Differential Expression Analysis
Detect differentially expressed genes between experimental conditions or over time with well-known and versatile statistical packages like NOISeq, edgeR or maSigPro. Rich visualizations help to interpret results.
Enrichment Analysis
By combining differential expression results with functional annotations, enrichment analysis allows to identify over- and underrepresented biological functions.

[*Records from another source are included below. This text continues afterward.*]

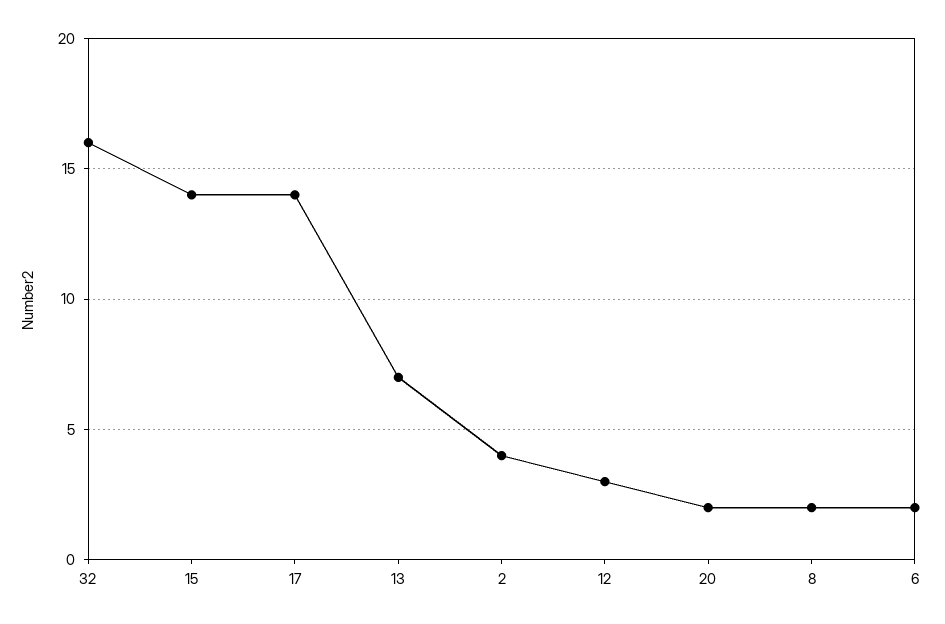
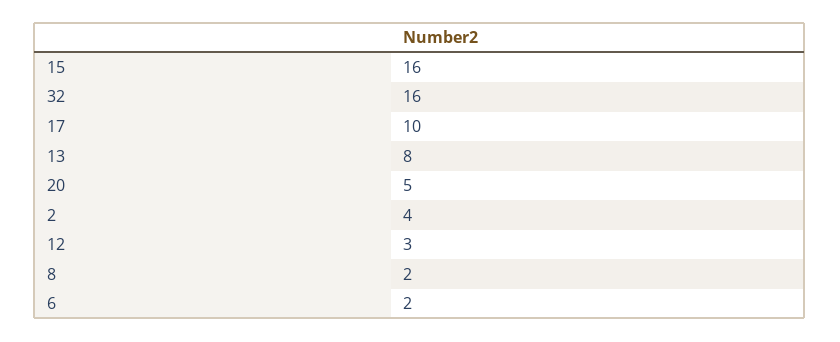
  {
    "32": 16,
-   "15": 14,
+   "15": 16,
-   "17": 14,
+   "17": 10,
-   "13": 7,
+   "13": 8,
    "2": 4,
    "12": 3,
-   "20": 2,
+   "20": 5,
    "8": 2,
    "6": 2
  }

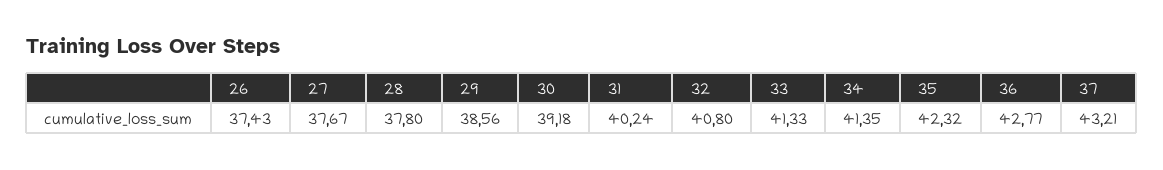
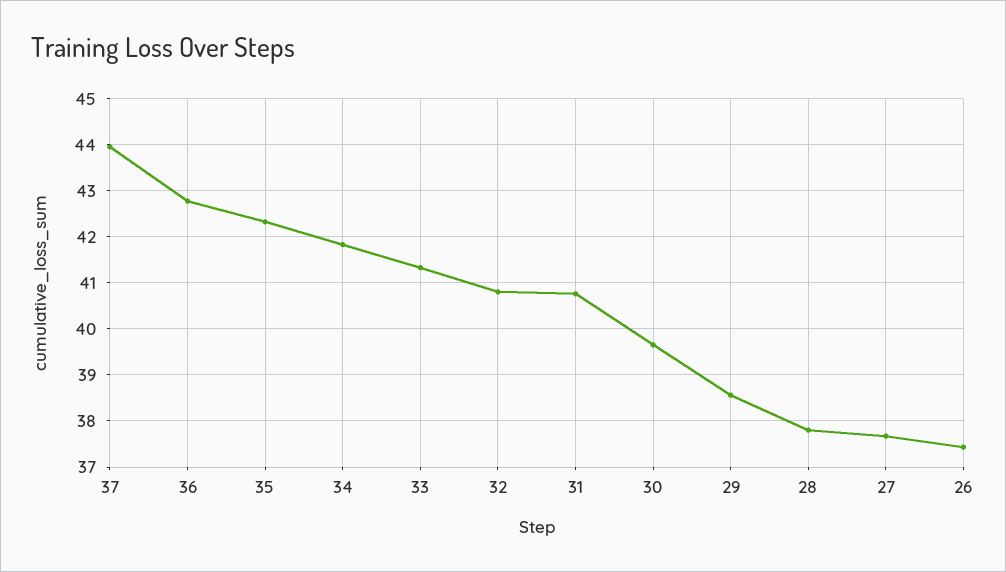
  {
    "26": 37.43,
    "27": 37.67,
    "28": 37.8,
    "29": 38.56,
-   "30": 39.18,
+   "30": 39.6,
-   "31": 40.24,
+   "31": 40.8,
    "32": 40.8,
    "33": 41.33,
-   "34": 41.35,
+   "34": 41.8,
    "35": 42.32,
    "36": 42.77,
-   "37": 43.21
+   "37": 44
  }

- RNA-Seq de novo assembly with Trinity
- Completeness Assessment with BUSCO
- Clustering with CD-HIT
- Predict Coding Regions with TransDecoder
- RNA-Seq alignment with STAR
- RNA-Seq alignment with BWA
- Gene-level expression quantification with HTSeq
- Transcript-level expression quantification with RSEM
- Pairwise differential expression analysis with edgeR
- Pairwise differential expression analysis without replicates with NOISeq
- Time course expression analysis with maSigPro
Statistics
Different statistical charts provide additional information about the assembly and quantification processes as well as a quality assessment of the results.
Rich Visualizations
Interactive heatmaps help to intuitively check the differences and similarities between the expression values of the different genes and samples.
Spreadsheet Alike
Sort and filter the differential expression results and adjust the statistical criteria to review significant genes and combine them with functional information to gain biological insights.
Workflows
De-Novo Transcriptome Characterization
Generate your own reference transcriptome by de novo assembling RNA-seq reads. Assess the completeness of the assembly, cluster similar sequences to reduce redundancy. Finally, predict coding regions and find homologous sequences to characterize transcript sequences.
Gene-level Analysis
When reference is available, perform a gene-level analysis by aligning RNA-Seq reads against the reference genome. Then estimate the expression value of each gene and perform differential expression analysis.
Transcript-level Analysis
Estimate expression at the transcript-level by mapping reads to the transcriptome (such as a de novo assembled transcriptome), and perform differential expression analysis to identify significant transcripts.